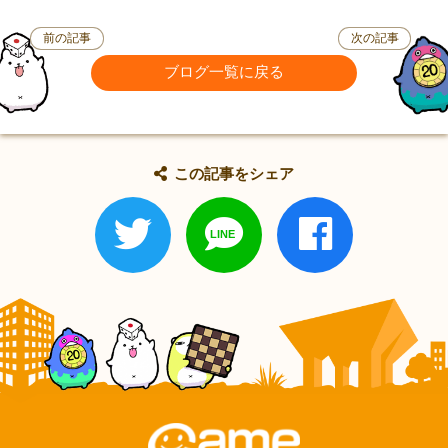
前の記事
次の記事
ブログ一覧に戻る
この記事をシェア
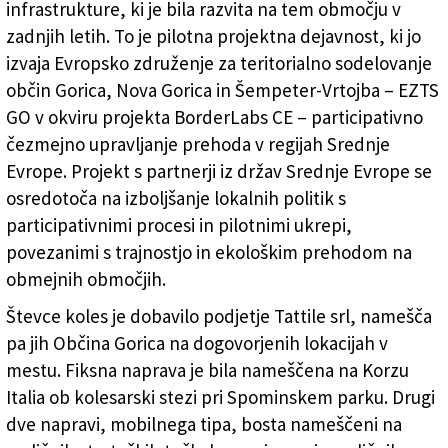
infrastrukture, ki je bila razvita na tem območju v
zadnjih letih. To je pilotna projektna dejavnost, ki jo
izvaja Evropsko združenje za teritorialno sodelovanje
občin Gorica, Nova Gorica in Šempeter-Vrtojba – EZTS
GO v okviru projekta BorderLabs CE – participativno
čezmejno upravljanje prehoda v regijah Srednje
Evrope. Projekt s partnerji iz držav Srednje Evrope se
osredotoča na izboljšanje lokalnih politik s
participativnimi procesi in pilotnimi ukrepi,
povezanimi s trajnostjo in ekološkim prehodom na
obmejnih območjih.
Števce koles je dobavilo podjetje Tattile srl, namešča
pa jih Občina Gorica na dogovorjenih lokacijah v
mestu. Fiksna naprava je bila nameščena na Korzu
Italia ob kolesarski stezi pri Spominskem parku. Drugi
dve napravi, mobilnega tipa, bosta nameščeni na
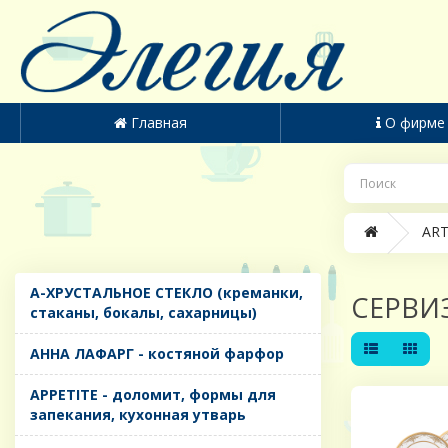
Главная
О фирме
ART
A-ХРУСТАЛЬНОЕ СТЕКЛО (креманки,
СЕРВИ
стаканы, бокалы, сахарницы)
AHHA ЛАФАРГ - костяной фарфор
APPETITE - доломит, формы для
запекания, кухонная утварь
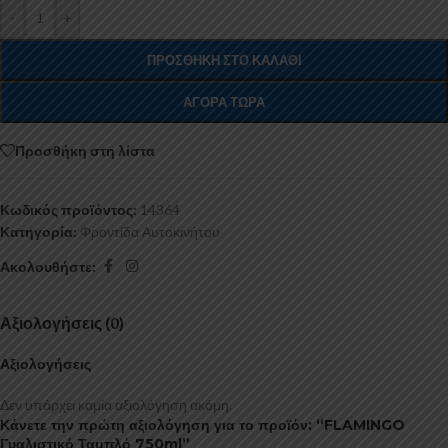
-
+
ΠΡΟΣΘΉΚΗ ΣΤΟ ΚΑΛΆΘΙ
ΑΓΟΡΆ ΤΏΡΑ
Προσθήκη στη λίστα
Κωδικός προϊόντος:
14364
Κατηγορία:
Φροντίδα Αυτοκινήτου
Ακολουθήστε:
Αξιολογήσεις (0)
Αξιολογήσεις
Δεν υπάρχει καμία αξιολόγηση ακόμη.
Κάνετε την πρώτη αξιολόγηση για το προϊόν: “FLAMINGO
Γυαλιστικό Ταμπλό 750ml”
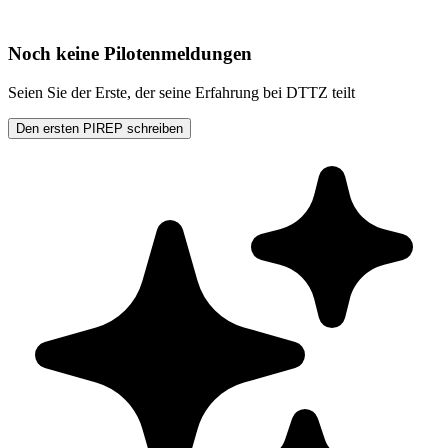
Noch keine Pilotenmeldungen
Seien Sie der Erste, der seine Erfahrung bei DTTZ teilt
Den ersten PIREP schreiben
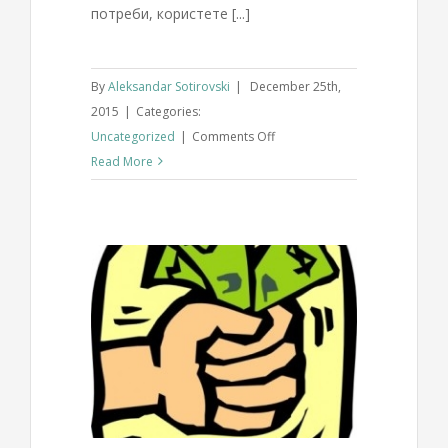
потреби, користете [...]
By
Aleksandar Sotirovski
|
December 25th,
2015
|
Categories:
on
Uncategorized
|
Comments Off
Како
Read More
може
да
ја
надополните
HU-
GO
сметката
овратите
ти пати е
со
ната?
парични
d
средства?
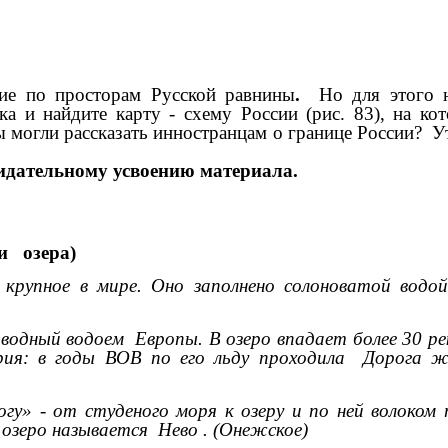
ие по просторам Русской равнины
.
Но для этого н
ика и найдите карту - схему России (рис. 83), на 
вы могли рассказать инностранцам о границе России?
идательному усвоению материала.
ки озера)
 крупное в мире. Оно заполнено солоноватой водой
одный водоем Европы. В озеро впадает более 30 рек
рия: в годы ВОВ по его льду проходила Дорога ж
гу» - от студеного моря к озеру и по ней волоком 
 озеро называется Нево . (Онежское)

___

_What to produce_:
Scan the records for lines that hold "Gorica", and reproduce each one you find.

_Task solution_:
občin Gorica, Nova Gorica in Šempeter-Vrtojba – EZTS
pa jih Občina Gorica na dogovorjenih lokacijah v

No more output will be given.